▶ **Work task**
Please retype the listing exactly as it appears, skipping each picture.

▶ **Available data**
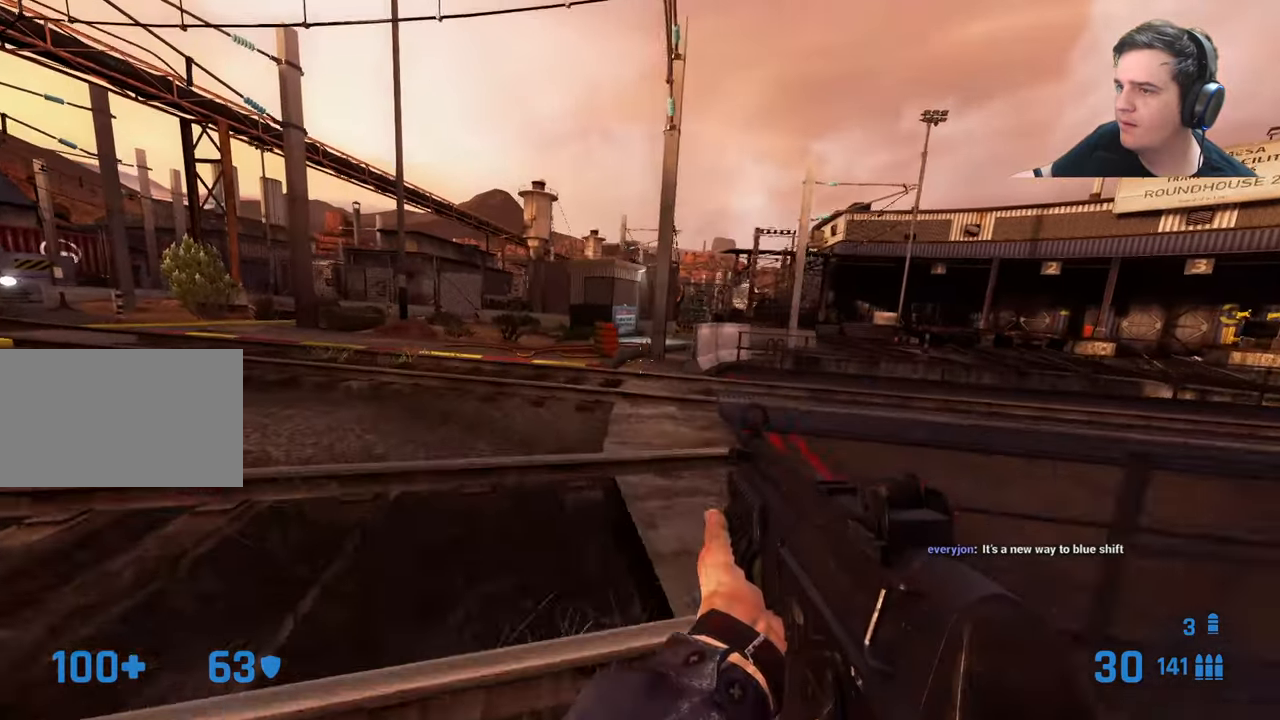
{"keys": ["w"], "events": [[117, "a", "up"]]}
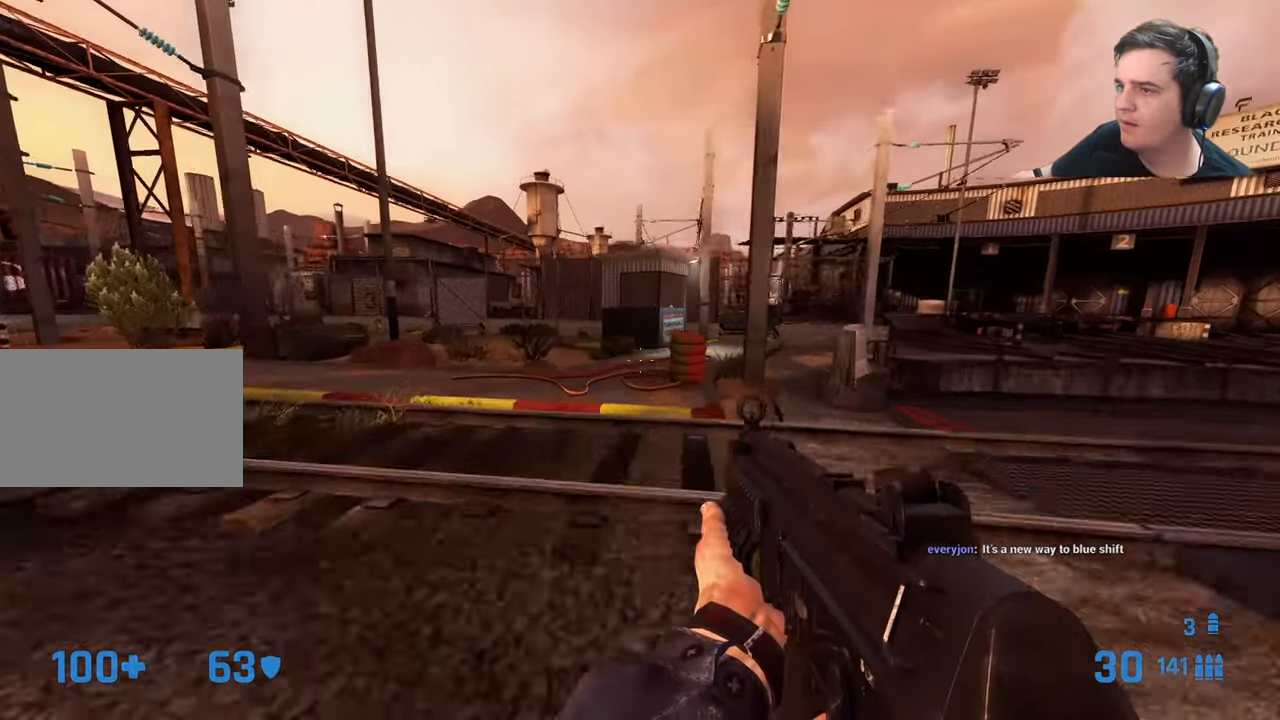
{"keys": ["w"], "events": [[84, "a", "down"], [334, "a", "up"]]}
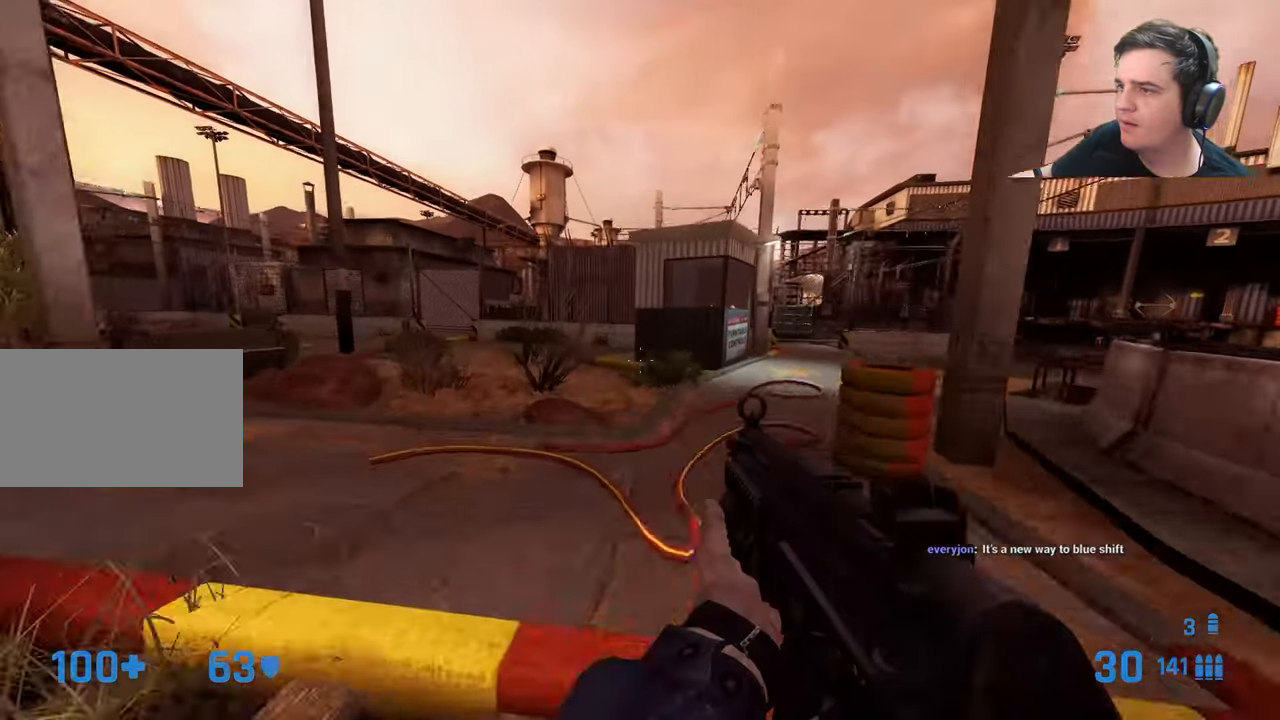
{"keys": ["a", "w"], "events": [[484, "a", "down"]]}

▶ **Solution to this problem**
{"keys": ["w"], "events": [[117, "a", "up"]]}
{"keys": ["w"], "events": [[84, "a", "down"], [334, "a", "up"]]}
{"keys": ["a", "w"], "events": [[484, "a", "down"]]}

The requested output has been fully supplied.